▶ EXCERPT PROVIDED:
Saturday, March 6, 2021
35 Years Later: Remembering the Beginning of the TWA Flight Attendant Strike
At 11:59pm on March 6, 1986, almost 6,000 Flight Attendants at Trans World Airlines, then represented by the Independent Federation of Flight Attendants (IFFA), initiated a strike against the airline, with upwards of 98% member participation. The strike was a result of the breakdown in talks involving steep wage and work rule concessions proposed by Carl Icahn, who became Chairman of the company in August of 1985.
At the time, all TWA unionized employees were facing concessionary talks, but one employee group in particular was being asked for a higher percentage of cuts. The Flight Attendants, a group of which were 85% female, were being asked for a larger slice of the concessionary pie, because of the view that their incomes were ‘secondary’. They were not considered the ‘breadwinners’ of their family. Proposed Flight Attendant cuts included an approximate 22% cut in wages along with a 22% cut in work rules, providing an annual savings of $110 million for TWA. By contrast, the Union-represented mechanics, comprised of mostly male employees, were asked for a 15% concessionary package totaling $49 million per year, and were offered a snapback provision to recoup their losses.

(Dataset entries)

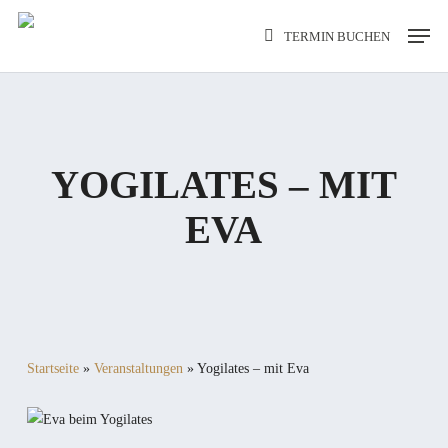
Skip
Men
TERMIN BUCHEN
to
main
content
YOGILATES – MIT
EVA
Startseite
»
Veranstaltungen
»
Yogilates – mit Eva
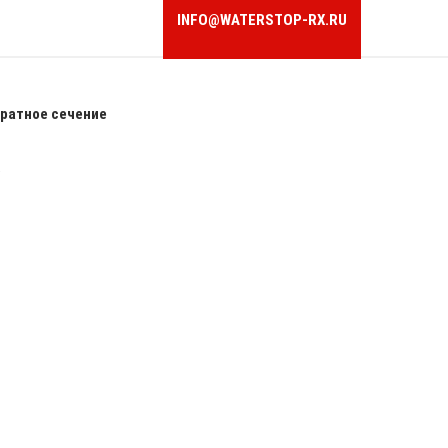
INFO@WATERSTOP-RX.RU
ратное сечение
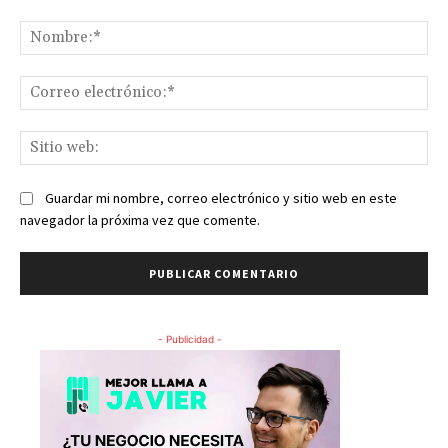
Comentario:
No
Co
ele
Sit
we
Guardar mi nombre, correo electrónico y sitio web en este
navegador la próxima vez que comente.
- Publicidad -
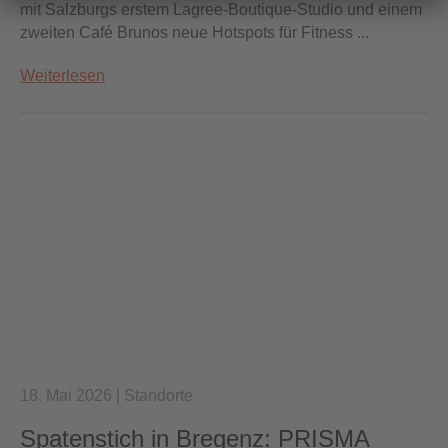
mit Salzburgs erstem Lagree-Boutique-Studio und einem
zweiten Café Brunos neue Hotspots für Fitness ...
Weiterlesen
18. Mai 2026
|
Standorte
Spatenstich in Bregenz: PRISMA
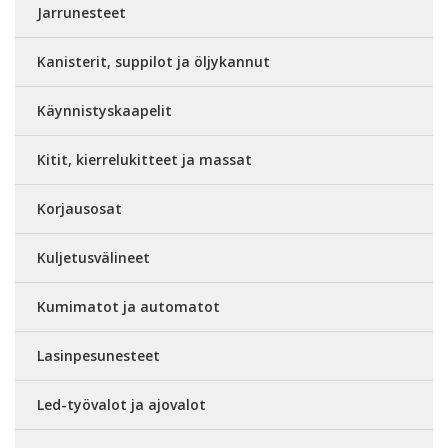
Jarrunesteet
Kanisterit, suppilot ja öljykannut
Käynnistyskaapelit
Kitit, kierrelukitteet ja massat
Korjausosat
Kuljetusvälineet
Kumimatot ja automatot
Lasinpesunesteet
Led-työvalot ja ajovalot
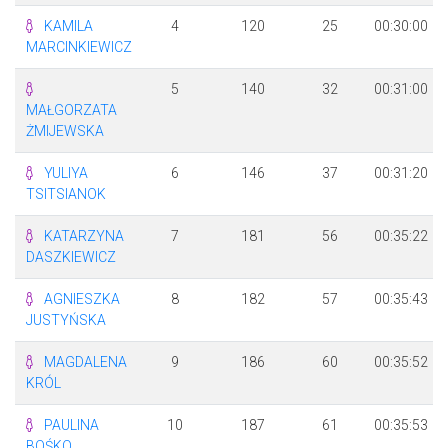
KAMILA
4
120
25
00:30:00
MARCINKIEWICZ
5
140
32
00:31:00
MAŁGORZATA
ŻMIJEWSKA
YULIYA
6
146
37
00:31:20
TSITSIANOK
KATARZYNA
7
181
56
00:35:22
DASZKIEWICZ
AGNIESZKA
8
182
57
00:35:43
JUSTYŃSKA
MAGDALENA
9
186
60
00:35:52
KRÓL
PAULINA
10
187
61
00:35:53
BOŚKO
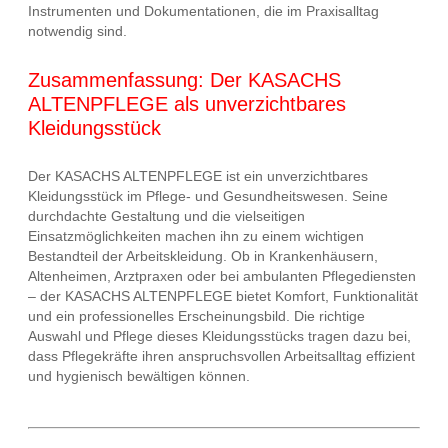
Instrumenten und Dokumentationen, die im Praxisalltag
notwendig sind.
Zusammenfassung: Der KASACHS
ALTENPFLEGE als unverzichtbares
Kleidungsstück
Der KASACHS ALTENPFLEGE ist ein unverzichtbares
Kleidungsstück im Pflege- und Gesundheitswesen. Seine
durchdachte Gestaltung und die vielseitigen
Einsatzmöglichkeiten machen ihn zu einem wichtigen
Bestandteil der Arbeitskleidung. Ob in Krankenhäusern,
Altenheimen, Arztpraxen oder bei ambulanten Pflegediensten
– der KASACHS ALTENPFLEGE bietet Komfort, Funktionalität
und ein professionelles Erscheinungsbild. Die richtige
Auswahl und Pflege dieses Kleidungsstücks tragen dazu bei,
dass Pflegekräfte ihren anspruchsvollen Arbeitsalltag effizient
und hygienisch bewältigen können.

▶ WHAT TO WORK ON:
a) Gather every line in the records that contains the string "unverzichtbares", treating uppercase and lowercase as different.
b) Pick up the article on the 1986 TWA flight attendant strike after its last sentence and continue writing it.

▶ ANSWERS FOR EACH ITEM:
a)
ALTENPFLEGE als unverzichtbares
Der KASACHS ALTENPFLEGE ist ein unverzichtbares

b)
The airline quickly hired and maintained replacement Flight Attendants with meager pay, benefits, and training, and it took upwards of three years for all of the striking Flight Attendants to be offered a return to work.
We remember the painful struggles of the tenacious, trailblazing TWA strikers and the personal and financial hardships they endured as they stood up to corporate raiding, sexism, and age discrimination.
Paul Hartshorn, Jr.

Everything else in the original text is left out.